なぜか、俺はそうなることを自然と理解することができた。
別人のようなアリーゼ。
俺のことを知らず、みんなことだけは知っているアリーゼ。
なによりも、ああも自然にアティの名前を出すアリーゼ。
「なんでか、俺はそいつを知ってるしな……」
ウィゼルの攻撃に倒れたときに見た夢のようなもの。
あの赤髪の女が、なぜかアティだと俺は知っていた。
いつ知ったのか、どこで見たのかということはまるでわからないのに。
わからない……本当に?
俺が忘れてしまっているだけなんじゃないか?
今の、アリーゼのように。
「アティ先生、か」
その名を口にすると、頭の隅にわずかな痛みが走る。
やはり、俺は何かを忘れてしまっているのか?
………。
………………。
………………………………。
………………………………………………………………………………ふ。
「なるほど。まるで思い出せん」
だいたい今はそんな悠長によくわからん記憶を掘り起こしてられる状況じゃねぇんだ。
無色の派閥っつー生き死にの瀬戸際を演じなきゃいけねぇ相手がいるときに、のんきに記憶探しやってる場合じゃねぇ。

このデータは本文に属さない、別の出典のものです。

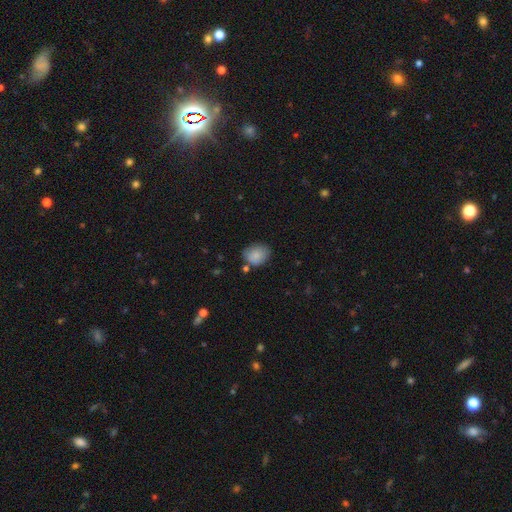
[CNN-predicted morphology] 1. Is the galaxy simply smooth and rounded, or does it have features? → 85% smooth, 8% star or artifact, 7% featured or disk.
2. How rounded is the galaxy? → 50% round, 49% in between, 1% cigar-shaped.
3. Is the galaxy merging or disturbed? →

もちろん、わかるに越したことはないが、優先順位としては最上位じゃない。それなら後でゆっくり取り組めばいい。
まずは目下の問題に取り組むべきだ。
俺は強引に自分を納得させ、目的地へと歩を進めた。
「あら、いらっしゃい先生~」
扉を開けるとそこには赤ら顔をした妙齢の女性。
あいも変わらず昼間っから酒かっ食らって、いい感じに酔っ払っているメイメイさんだった。
もちろん杯はしっかり装備中である。
「なぁメイメイさん、前に話してたあれって今でも有効なのか? 無限廊下だっけ?」
「廊下を無限にしてどうすんのよ~。無限回廊~~。なになに、入る気になっちゃった?」
メイメイさんが目を輝かせて身体を乗り出してくる。
結構前、メイメイさんの店に来たときに、強くなりたいなら無限回廊! って焚きつけられたのを俺は華麗にスルーしていた。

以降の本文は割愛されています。